Introduction

Drift tube ion mobility spectrometers separate different ion species depending on the time they require to pass a certain distance through a neutral buffer gas under the influence of an electric field [1]. The performance of this separation can be quantified by different metrics, such as the resolution and signal-to-noise-ratio of the measured peaks or the accuracy of the measured drift times. Being a measure for how well closely spaced peaks can still be separated, the resolution is especially important when a large number of similar ions species are present at the same time during measurements. Key examples are the characterization of proteins, which can possess a variety of different folding, and different isomers of one molecule. Both possess the same mass across all ions species and exhibit only minor differences in collision cross section, resulting in extremely similar ion mobilities.

The resolution, although sometimes the term resolving power is used for the same quantity, is defined as the ratio of drift time t D to full width at half maximum (FWHM) w 0,5 as given by Eq. (1):

$$ R=\frac{t_D}{w_{0,5}} $$
(1)

Typical values achieved by high resolution ion mobility spectrometers vary depending on the nature of ions analyzed. For small single-charged ions, our setup reached a resolution of R = 183 [2]. To our knowledge, no higher resolution for single-charged ions has been reported yet, although a resolution of R = 172 has been shown in [3]. When measuring multiple-charged ions, better resolution values are typically obtained. For example, the drift tube reported in [3] reached a resolution of R = 240 when analyzing a four times negatively charged ion [4]. Other ion mobility approaches, such as trapped ion mobility spectrometry (TIMS) [5] and overtone cyclotron ion mobility spectrometry [6] have also shown good performance when applied to large, multiple-charged ions, reaching resolutions of up to R = 250 and R = 1000 respectively using extended analysis times.

As a guideline for system optimization, it is useful to employ an analytical model which describes the basic relationship between the experimental parameters.
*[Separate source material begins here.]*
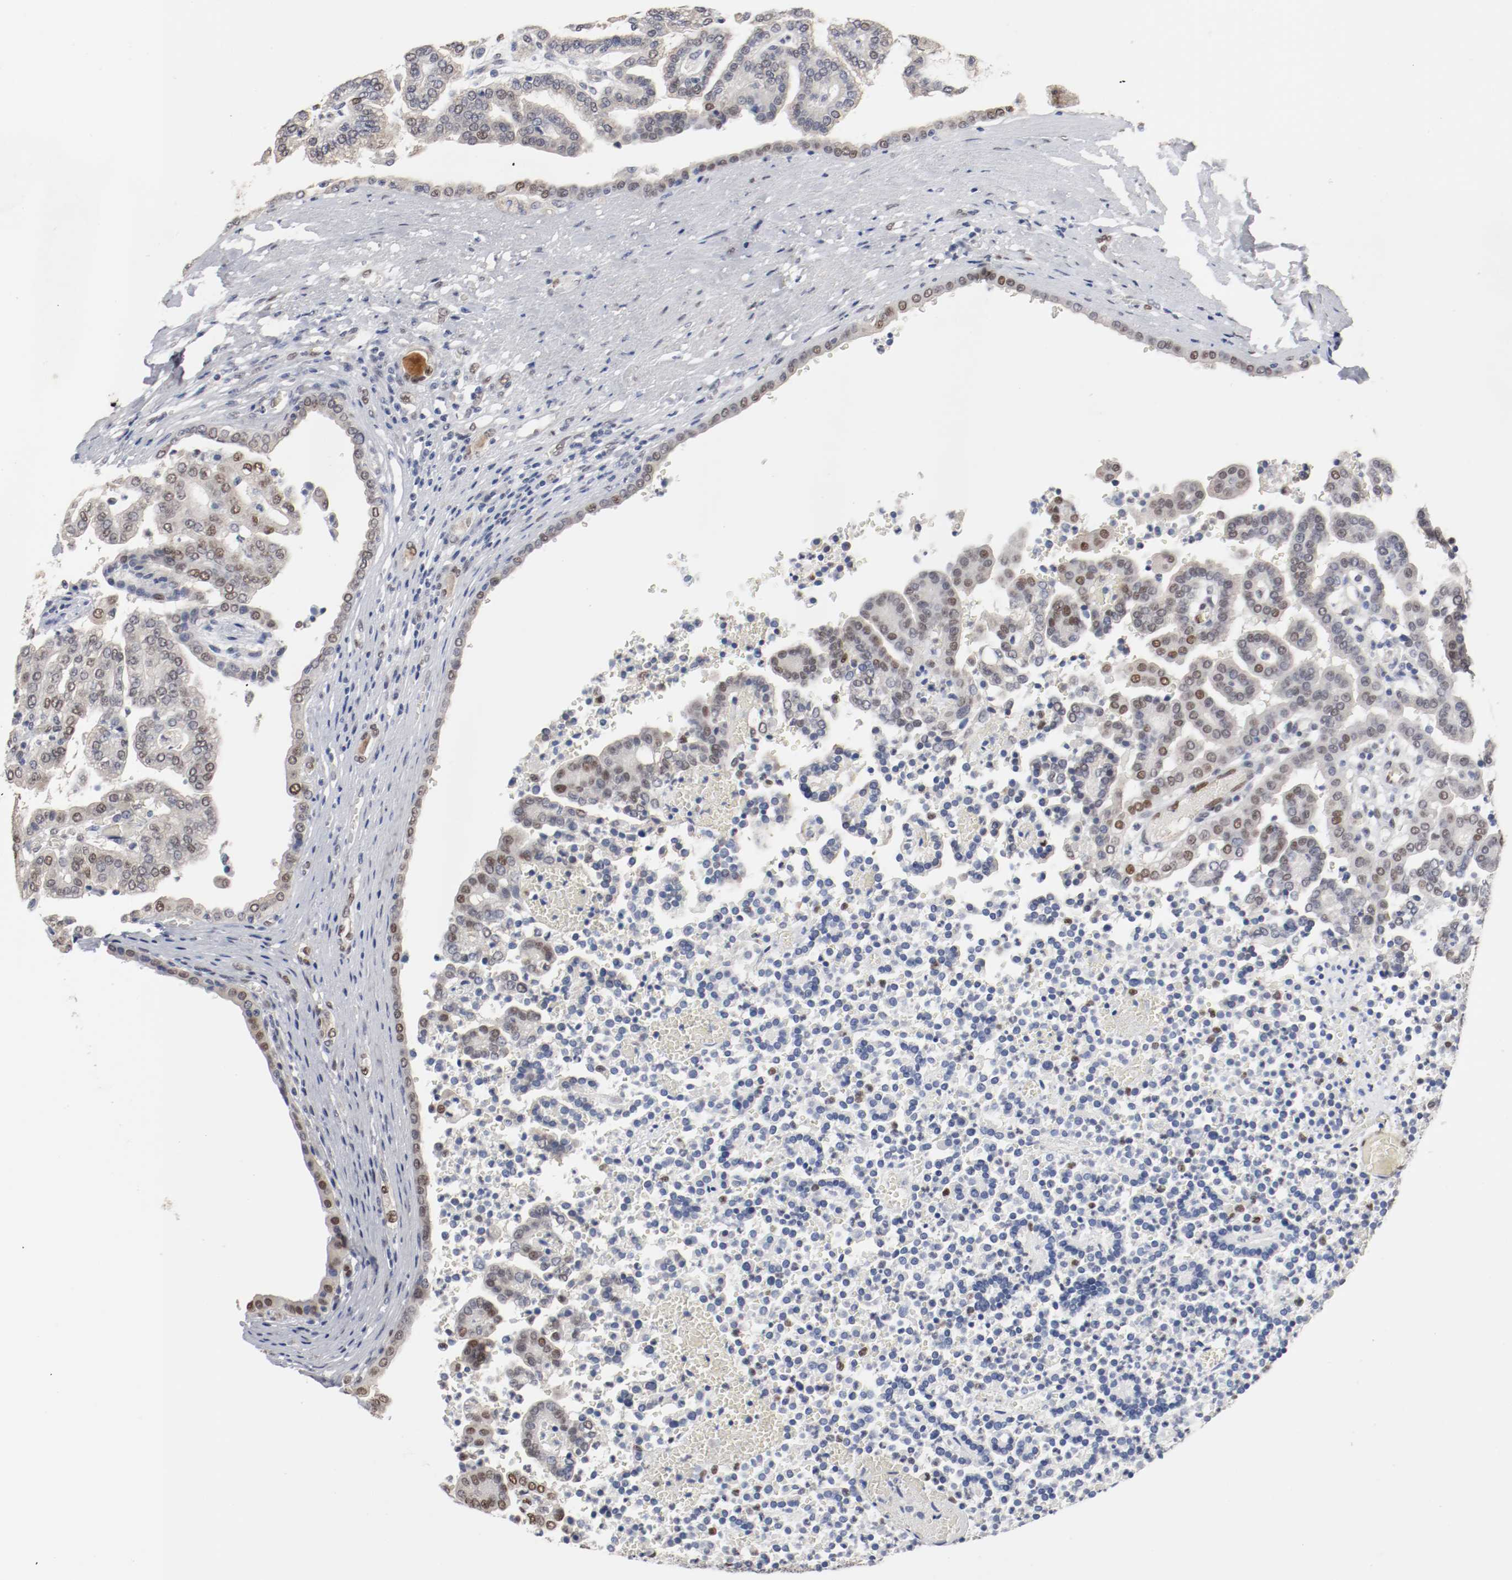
{"staining": {"intensity": "moderate", "quantity": "<25%", "location": "nuclear"}, "tissue": "renal cancer", "cell_type": "Tumor cells", "image_type": "cancer", "snomed": [{"axis": "morphology", "description": "Adenocarcinoma, NOS"}, {"axis": "topography", "description": "Kidney"}], "caption": "Immunohistochemistry (DAB) staining of adenocarcinoma (renal) exhibits moderate nuclear protein staining in approximately <25% of tumor cells.", "gene": "FOSL2", "patient": {"sex": "male", "age": 61}}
This allows identifying the underlying trends and finding a concept for optimization. Here, we use the model presented in [2], which is a refined version of the well-known model for a drift tube ion mobility spectrometer with a certain initial ion packet width and diffusive broadening. The main additions of the refined model are the inclusion of the performance of the transimpedance amplifier used to amplify the ion current and an estimation for the signal-to-noise-ratio of the output signal. It can be shown that an optimum drift voltage U opt exists, at which the maximum resolution R opt is achieved.

$$ {U}_{opt}=\sqrt[3]{\frac{8{\mathrm{k}}_{\mathrm{B}}\;T \ln 2}{z\;\mathrm{e}\;{K}^2}\frac{L^4}{w_{Inj}^2+{w}_{Amp}^2}} $$
(2)
$$ {R}_{opt} = \sqrt[3]{\frac{z\;\mathrm{e}}{24\sqrt{3}\ \ln 2\;{\mathrm{k}}_{\mathrm{B}}\;T\;K\ }\frac{L^2}{\sqrt{w_{Inj}^2+{w}_{Amp}^2}}} $$
(3)

The two equations both depend on the same parameters, being the length of the drift tube L, the initial width of the ion packet w Inj , the width added by the amplifier w Amp , the mobility K and charge state z of the ions being analyzed, the absolute temperature T as well as the Boltzmann constant kB and the elementary charge e.

Considering that parameters concerning the measurement, such as the ion mobility, charge state and temperature cannot be varied, the parameters available for optimizing the resolution are the drift length L and the widths created by the injection w In and amplification w Amp . It has been shown that when both widths are chosen the same and the ion mobility spectrometer is operated at its optimum drift voltage, the signal-to-noise-ratio becomes a constant [2]. Thus, both the widths and the drift length can be adjusted in order to increase the resolution without sacrificing signal-to-noise-ratio and we will therefore only consider the optimization of the resolution in this work. However, another important relationship between the optimum drift voltage U opt and optimum resolution R opt must be kept in mind, which is given by Eq. (4). It can be derived by combining Eqs. (2) and (3).

$$ {U}_{opt}=\frac{24\; \ln 2\;{\mathrm{k}}_{\mathrm{B}}}{\mathrm{e}}\frac{T}{z}{R}_{opt}^2 $$
(4)

It is obvious that the left factor is constant and therefore the only way to change the relationship between the desired optimum resolution R opt and the required optimum drift voltage U opt is either decreasing the drift cell temperature or increasing the charge state of the ions. This relationship can be intuitively understood from Eq. (5), the Nernst-Einstein-Townsend-equation.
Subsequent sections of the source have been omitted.